We have found that no offence has been committed under Section 292 IPC and then the question whether it falls in the first part of Section 79 IPC has become academic. We are sorry to note that the learned Magistrate, without proper application of mind or appreciation of background in which the photograph has been shown, proposed to initiate prosecution proceedings against the Appellants. Learned Magistrate should have exercised his wisdom on the basis of judicial precedents in the event of which he would not have ordered the Appellants to face the trial. The High Court, in our view, should have exercised powers under Section 482 Cr.P.C. to secure the ends of justice.

Conclusion

The ground realities are that a citizen is largely dependent on the press for the quality, proportion, and the extent of news. He can seldom obtain for himself the information necessary for the intelligent discharge of his political duties and responsibilities. In disseminating news, the press therefore acts as a representative or, more appropriately, as the custodian of the public. It serves public interest in pluralistic democracy by permitting expression and opinions of all persons. Hence freedom of the press has a dimension and range that is vastly different from the ambit and content of other individual freedoms. Press freedom embodies the principle of accountability and thus enables press to be an instrument of democratic control. Protection and promotion of free press is substance sub serves and strengthens democracy, an essential feature of the Constitution.

But on the other hand where it is the duty of the pres to provide the information to its viewers in their best possible interest it also imposes a liability upon the press to filter and to regulate the content which is published and showed by them as the media and press are being the fourth pillar of democracy should bear such responsibility and should follow up the reasonable restrictions imposed in article 19(2) of the constitution.

Coming to the topic of obscenity the laws and legislations has been created to prohibit the press and media from publishing or showing such content and courts also in above discussed case has interpreted the meaning of obscenity and its extent and by the best of their wisdom and knowledge has laid down the test for determining obscenity according to the changing trends in society from hicklin’s to community standards and protected the rights of people and the press of freedom of speech and expression.

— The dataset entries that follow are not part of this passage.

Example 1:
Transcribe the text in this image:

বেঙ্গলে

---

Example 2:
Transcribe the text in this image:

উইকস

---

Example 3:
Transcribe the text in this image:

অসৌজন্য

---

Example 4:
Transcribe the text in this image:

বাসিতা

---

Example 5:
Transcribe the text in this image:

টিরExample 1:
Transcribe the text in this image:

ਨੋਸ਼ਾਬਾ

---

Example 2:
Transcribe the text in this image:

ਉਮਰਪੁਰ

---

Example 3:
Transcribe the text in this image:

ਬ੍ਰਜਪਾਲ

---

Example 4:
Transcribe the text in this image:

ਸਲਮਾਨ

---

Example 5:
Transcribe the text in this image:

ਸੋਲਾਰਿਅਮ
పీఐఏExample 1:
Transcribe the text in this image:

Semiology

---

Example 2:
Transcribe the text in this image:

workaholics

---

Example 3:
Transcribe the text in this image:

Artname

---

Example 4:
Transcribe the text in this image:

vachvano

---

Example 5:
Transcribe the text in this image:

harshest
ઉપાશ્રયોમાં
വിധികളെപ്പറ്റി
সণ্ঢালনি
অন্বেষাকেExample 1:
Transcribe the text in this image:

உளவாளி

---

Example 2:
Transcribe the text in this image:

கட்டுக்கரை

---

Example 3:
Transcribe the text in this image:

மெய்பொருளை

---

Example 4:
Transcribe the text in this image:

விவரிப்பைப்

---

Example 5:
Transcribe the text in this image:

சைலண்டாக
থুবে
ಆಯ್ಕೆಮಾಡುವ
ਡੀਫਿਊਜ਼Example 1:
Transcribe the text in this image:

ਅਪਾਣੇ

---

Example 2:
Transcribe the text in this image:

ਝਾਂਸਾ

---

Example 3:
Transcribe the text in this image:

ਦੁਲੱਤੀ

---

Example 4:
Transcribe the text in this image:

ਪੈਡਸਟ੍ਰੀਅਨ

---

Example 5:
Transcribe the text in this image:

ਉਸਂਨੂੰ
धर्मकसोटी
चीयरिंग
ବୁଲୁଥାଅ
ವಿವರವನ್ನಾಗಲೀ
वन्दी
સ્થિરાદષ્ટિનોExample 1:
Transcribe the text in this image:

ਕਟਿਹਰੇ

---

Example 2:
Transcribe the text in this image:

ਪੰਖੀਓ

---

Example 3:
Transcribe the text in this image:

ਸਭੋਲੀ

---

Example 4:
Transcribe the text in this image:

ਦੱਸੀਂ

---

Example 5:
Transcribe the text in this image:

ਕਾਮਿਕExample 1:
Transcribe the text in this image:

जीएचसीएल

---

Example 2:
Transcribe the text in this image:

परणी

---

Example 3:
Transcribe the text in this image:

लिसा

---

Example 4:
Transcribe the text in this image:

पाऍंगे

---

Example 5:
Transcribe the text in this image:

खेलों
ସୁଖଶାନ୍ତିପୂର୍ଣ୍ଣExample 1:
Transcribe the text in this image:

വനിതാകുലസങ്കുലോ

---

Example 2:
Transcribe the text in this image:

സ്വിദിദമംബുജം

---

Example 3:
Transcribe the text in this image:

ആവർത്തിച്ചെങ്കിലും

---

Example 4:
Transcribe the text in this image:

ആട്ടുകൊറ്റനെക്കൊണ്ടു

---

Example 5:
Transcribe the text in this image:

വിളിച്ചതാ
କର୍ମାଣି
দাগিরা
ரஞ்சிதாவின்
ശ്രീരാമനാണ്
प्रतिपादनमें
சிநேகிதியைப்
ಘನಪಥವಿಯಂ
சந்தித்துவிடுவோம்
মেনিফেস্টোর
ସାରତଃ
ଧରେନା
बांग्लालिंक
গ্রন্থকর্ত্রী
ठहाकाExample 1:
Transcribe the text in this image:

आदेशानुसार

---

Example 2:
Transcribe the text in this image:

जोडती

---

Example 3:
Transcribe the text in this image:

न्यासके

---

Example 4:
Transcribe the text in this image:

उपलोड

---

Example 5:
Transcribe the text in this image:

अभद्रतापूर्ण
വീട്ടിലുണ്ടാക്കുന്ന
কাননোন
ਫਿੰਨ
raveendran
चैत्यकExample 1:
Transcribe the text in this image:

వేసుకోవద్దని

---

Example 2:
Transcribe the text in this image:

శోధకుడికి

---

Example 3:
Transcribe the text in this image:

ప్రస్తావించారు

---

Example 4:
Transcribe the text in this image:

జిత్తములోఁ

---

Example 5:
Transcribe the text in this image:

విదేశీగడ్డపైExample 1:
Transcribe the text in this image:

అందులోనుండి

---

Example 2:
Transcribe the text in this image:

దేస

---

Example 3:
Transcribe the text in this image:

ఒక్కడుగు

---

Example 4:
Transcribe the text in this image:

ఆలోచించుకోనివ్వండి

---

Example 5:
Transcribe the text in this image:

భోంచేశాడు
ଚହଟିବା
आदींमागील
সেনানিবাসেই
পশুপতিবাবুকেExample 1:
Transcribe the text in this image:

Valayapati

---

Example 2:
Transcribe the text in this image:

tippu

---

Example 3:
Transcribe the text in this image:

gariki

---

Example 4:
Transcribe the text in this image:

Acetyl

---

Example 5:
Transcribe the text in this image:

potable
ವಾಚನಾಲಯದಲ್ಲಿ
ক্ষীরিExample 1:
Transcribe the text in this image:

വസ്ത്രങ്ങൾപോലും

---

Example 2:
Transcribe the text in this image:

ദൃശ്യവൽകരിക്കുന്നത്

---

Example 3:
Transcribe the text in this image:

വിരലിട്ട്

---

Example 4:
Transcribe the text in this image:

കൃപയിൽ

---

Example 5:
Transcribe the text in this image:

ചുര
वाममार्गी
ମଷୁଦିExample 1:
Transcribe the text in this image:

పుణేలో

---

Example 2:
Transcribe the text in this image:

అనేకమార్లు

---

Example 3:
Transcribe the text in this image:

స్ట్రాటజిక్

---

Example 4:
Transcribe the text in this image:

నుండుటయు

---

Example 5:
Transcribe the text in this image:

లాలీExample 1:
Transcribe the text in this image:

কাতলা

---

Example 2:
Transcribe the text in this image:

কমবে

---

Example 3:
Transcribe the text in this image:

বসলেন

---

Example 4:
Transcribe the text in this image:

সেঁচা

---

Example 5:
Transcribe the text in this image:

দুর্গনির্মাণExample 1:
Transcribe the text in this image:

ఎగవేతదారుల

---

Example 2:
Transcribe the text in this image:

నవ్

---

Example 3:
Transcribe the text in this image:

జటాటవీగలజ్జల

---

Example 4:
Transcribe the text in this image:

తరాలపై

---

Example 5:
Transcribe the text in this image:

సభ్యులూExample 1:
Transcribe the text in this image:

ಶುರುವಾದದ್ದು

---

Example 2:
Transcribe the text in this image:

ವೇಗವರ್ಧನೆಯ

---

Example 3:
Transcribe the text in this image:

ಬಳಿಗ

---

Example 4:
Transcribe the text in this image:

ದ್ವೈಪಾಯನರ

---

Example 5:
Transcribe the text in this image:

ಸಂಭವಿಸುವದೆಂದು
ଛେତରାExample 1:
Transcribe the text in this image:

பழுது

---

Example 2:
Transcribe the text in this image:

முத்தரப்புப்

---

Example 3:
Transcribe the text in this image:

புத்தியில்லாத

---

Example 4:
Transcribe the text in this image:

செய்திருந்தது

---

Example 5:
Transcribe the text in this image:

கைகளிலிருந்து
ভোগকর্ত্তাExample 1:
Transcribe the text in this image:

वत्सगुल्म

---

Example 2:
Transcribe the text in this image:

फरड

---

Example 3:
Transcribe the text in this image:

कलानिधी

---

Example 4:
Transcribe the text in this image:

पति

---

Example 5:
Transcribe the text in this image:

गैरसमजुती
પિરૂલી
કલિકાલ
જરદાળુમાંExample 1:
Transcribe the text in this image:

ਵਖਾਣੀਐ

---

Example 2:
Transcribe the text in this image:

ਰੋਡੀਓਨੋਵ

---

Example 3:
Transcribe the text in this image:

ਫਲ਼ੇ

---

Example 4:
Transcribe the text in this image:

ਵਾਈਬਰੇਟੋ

But the morality that these courts stress upon seems more like an illusionary, predefined concept that everyone has agreed upon. The questions as to what exactly constitute this morality, and who set the principle to determine it has been left unanswered. The line demarcating the ‘decent’ from the ‘obscene’ is still vague. The statutes, be it IPC or the IRWP Act has merely copied the age-old English Law and the set of morals they were then based upon. The laws in England have changed but the Indian law still remains stagnant. The growth of black market for pornographic materials has clearlyshown the ineffectiveness of these laws. But now as there's CST in our bags it can be said that it’s a new dawn where much well defined principles relating to the obscenity and morality touching closely the Indian scenario can b laid down in years to come, and it will b interesting to see what new principles evolve in the jurisprudence of obscenity n the coming years as though small but the first step has been taken.